Step One: Identify Your Schtick

Podcasters prefer specific topics that look good in a title to general conversations. If you write nonfiction, don’t pitch your book. Pitch a specific question your book answers. If you write fiction, pitch based on specific audiences it grabs, certain concepts and themes it embraces, or other narrow details that make for a good conversation. Once you’ve identified it, that’s your schtick. It’s the topic you’ll be talking about on all the podcasts you pitch for this round.

Step Two: Search For Podcasts

Having identified your schtick, go on the hunt for podcasts that service that schtick. Since you write on a topic, whatever that topic is, hopefully you’re already knowledgeable enough to have a few places to start in mind. Beyond that, consider the following five sources:

  • Google is your friend. Do a search for “(your schtick) podcasts” and take it from there. Don’t forget to read roundup articles discussing multiple podcasts in detail.
  • Use the search and recommend feature for whatever podcast delivery system you have on your phone: Podcasts app, Stitcher, Spotify, Audible, or anything else. 
  • Post on social media, especially fan groups, what their favorite podcasts on your topic are. 
  • Podcast networks, which combine marketing and communication efforts for multiple podcasts, often organized around a specific topic. 
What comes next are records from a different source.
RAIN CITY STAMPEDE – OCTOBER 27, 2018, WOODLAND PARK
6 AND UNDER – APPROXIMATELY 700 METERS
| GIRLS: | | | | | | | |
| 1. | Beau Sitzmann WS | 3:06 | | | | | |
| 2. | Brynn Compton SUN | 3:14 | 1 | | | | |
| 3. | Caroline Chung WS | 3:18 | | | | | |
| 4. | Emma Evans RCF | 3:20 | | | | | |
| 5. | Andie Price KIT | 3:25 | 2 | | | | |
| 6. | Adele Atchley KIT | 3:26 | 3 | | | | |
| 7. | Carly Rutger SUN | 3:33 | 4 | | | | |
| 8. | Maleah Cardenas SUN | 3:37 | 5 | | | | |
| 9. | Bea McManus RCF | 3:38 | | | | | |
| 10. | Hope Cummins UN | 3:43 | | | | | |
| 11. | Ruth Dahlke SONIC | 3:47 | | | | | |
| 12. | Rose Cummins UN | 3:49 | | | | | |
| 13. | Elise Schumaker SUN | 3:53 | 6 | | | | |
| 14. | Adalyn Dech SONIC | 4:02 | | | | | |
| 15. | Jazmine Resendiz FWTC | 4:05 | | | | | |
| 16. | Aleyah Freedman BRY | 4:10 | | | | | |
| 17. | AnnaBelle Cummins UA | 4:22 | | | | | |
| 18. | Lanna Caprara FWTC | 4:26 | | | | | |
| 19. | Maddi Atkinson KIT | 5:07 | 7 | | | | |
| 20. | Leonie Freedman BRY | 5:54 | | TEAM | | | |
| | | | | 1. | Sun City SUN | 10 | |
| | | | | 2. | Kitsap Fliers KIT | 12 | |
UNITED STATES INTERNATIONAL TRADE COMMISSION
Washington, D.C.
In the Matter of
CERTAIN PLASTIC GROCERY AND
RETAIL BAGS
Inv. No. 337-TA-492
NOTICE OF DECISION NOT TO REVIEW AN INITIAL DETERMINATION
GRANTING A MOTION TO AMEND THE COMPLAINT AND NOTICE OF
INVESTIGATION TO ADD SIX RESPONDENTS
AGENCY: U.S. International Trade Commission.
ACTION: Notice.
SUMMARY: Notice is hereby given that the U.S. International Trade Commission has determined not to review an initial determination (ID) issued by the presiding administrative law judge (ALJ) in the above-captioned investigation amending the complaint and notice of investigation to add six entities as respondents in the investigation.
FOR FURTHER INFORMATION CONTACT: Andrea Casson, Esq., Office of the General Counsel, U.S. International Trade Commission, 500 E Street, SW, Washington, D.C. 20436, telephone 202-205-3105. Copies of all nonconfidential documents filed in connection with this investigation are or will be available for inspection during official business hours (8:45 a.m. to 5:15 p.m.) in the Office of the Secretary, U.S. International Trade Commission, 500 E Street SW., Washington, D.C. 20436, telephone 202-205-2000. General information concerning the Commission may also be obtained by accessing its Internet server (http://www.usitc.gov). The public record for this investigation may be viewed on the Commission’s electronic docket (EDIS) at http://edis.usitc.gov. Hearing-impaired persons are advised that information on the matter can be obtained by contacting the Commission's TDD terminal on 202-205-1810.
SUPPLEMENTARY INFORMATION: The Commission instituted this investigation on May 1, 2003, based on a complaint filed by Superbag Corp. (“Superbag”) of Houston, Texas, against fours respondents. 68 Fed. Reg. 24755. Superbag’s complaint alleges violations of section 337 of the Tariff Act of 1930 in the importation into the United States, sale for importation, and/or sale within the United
Start pitching once you have a list of 15-20, and make a point of adding more targets to the list each week. 

Step Three: Make Your Contact List

Having identified your target podcasts, you need to know three things:

  1. What is the first name of the host (or hosts)?
  2. What is the best medium to contact them: email, social media, or via a form on their website?
  3. How do they prefer to receive guest pitches?

Keep that information in a spreadsheet, so you can access it easily when you come back to it. Get as much detail as possible, and never give up until you know the exact best way to make contact. 

Step Four: Draft Your Pitch Email

Make a one size fits all template for your pitch email that explains who you are and what you want to talk about. Spend most of your time on the topic you’ll discuss, with just one paragraph about your personal qualifications. 

Think of this as a query letter to guest on the show. It’s the same sort of thing, and follows the same rules. See our article here about how to write a great query letter. 

Step Five: Send With Unique Details

For each target, copy and paste your query letter into an email, then customize it with details about why you’re a great match for that show in particular. Include details you know because you listened to the podcast once or twice before approaching them. 

This last information should set you up as the perfect matchmaker between the topic and the podcast you’re approaching. Get as specific as possible, so the reader cannot wait to bring you on the show. 

Step Six: Follow Up

Very few people host a podcast as their full-time job. If they don’t respond to you, it’s more likely they got swamped than they didn’t want you on the show. Keep track of when you initially made contact, and then reach out two weeks later with a quick reminder email. Do it again a month after that. And a month after that. 

Once you’ve gone three months without a response, give up for this iteration…but when you have a new idea or something exciting going on, start the process all over again. 

If they do get back with a “thanks, but no thanks,” respond with appreciation for their time and ask if they’re open to hearing from you about other topics. 

Step Seven: Track Responses

For those who do respond with an invitation to come on their show, keep close track of when you communicate, and especially when you set the date for you to record your appearance. Write it in your spreadsheet, and on your calendar. Set a reminder on your phone. Note every communication between you and the host, so you know exactly where to be, when to be there, and what you’ll do when the time comes. 

Stay Organized and Stay Focused

The journey to podcast guesting is a marathon, not a sprint. Find a way to track your progress so you don’t drop threads, and so you can subdivide this long-term project into manageable daily efforts. In that way, it’s not unlike writing your book. You didn’t write the whole thing in a day. You wrote it chapter by chapter. Apply the same mindset to getting on podcasts and you’ll do just fine.